[Work instruction]
The lines to reproduce run from the one containing "middle pip: (137, 430)" to the end of the listing. Reproduce them exactly, both ends included, and nothing else.

Source records START

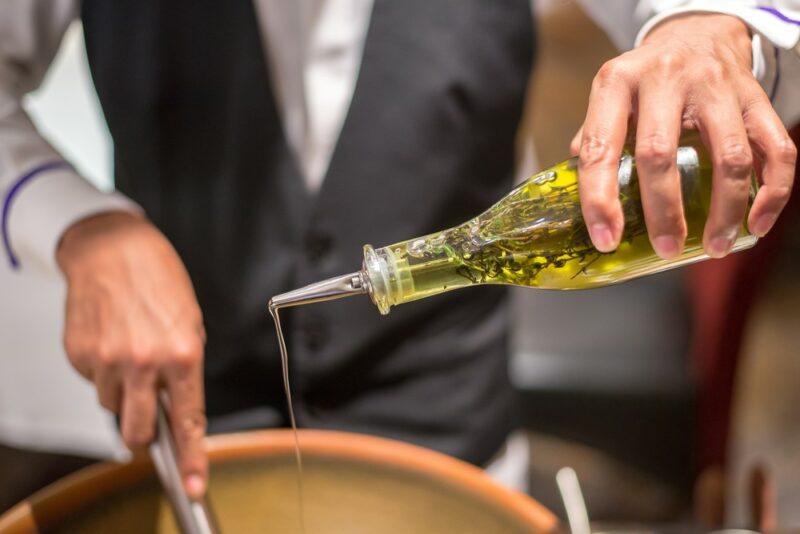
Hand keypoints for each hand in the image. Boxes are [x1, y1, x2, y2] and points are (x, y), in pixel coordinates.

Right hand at [57, 211, 207, 498]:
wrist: (113, 249)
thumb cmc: (158, 280)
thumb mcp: (190, 323)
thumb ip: (185, 371)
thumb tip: (176, 410)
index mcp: (182, 353)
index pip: (188, 420)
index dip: (192, 457)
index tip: (195, 483)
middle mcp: (144, 361)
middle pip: (137, 430)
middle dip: (142, 432)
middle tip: (145, 413)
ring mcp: (108, 359)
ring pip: (112, 406)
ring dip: (122, 391)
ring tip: (130, 352)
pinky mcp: (80, 353)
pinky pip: (93, 382)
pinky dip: (103, 371)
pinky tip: (112, 341)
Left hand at [572, 14, 795, 258]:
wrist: (696, 32)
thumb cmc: (645, 80)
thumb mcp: (610, 97)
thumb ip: (594, 141)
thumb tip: (581, 202)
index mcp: (617, 82)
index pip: (601, 148)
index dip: (600, 200)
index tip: (606, 239)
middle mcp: (665, 78)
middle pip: (660, 154)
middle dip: (663, 211)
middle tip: (666, 248)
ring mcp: (716, 86)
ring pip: (729, 157)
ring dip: (725, 210)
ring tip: (714, 246)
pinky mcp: (755, 96)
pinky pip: (776, 149)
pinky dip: (772, 193)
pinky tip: (756, 224)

Source records END

[Exercise response]
middle pip: (137, 430)
middle dip: (142, 432)
middle tip: (145, 413)
ring mcp: (108, 359)
ring pip: (112, 406)
ring dip: (122, 391)
ring tip: (130, 352)
pinky mcp: (80, 353)
pinky pip: (93, 382)
pinky dip: (103, 371)
pinky tip: (112, 341)
Left hand at [572, 14, 795, 258]:
wrist: (696, 32)
thumb cmc: (645, 80)
thumb mcp: (610, 97)
thumb ip: (594, 141)
thumb tip: (581, 202)
index mcp: (617, 82)
index pip: (601, 148)
index dip: (600, 200)
index tip: (606, 239)
middle mcp: (665, 78)
middle pip: (660, 154)
middle dip: (663, 211)
middle tip: (666, 248)
ring mcp: (716, 86)
ring pip: (729, 157)
ring dip: (725, 210)
ring tip: (714, 246)
pinky mcp: (755, 96)
pinky pip: (776, 149)
pinky dip: (772, 193)
pinky tip: (756, 224)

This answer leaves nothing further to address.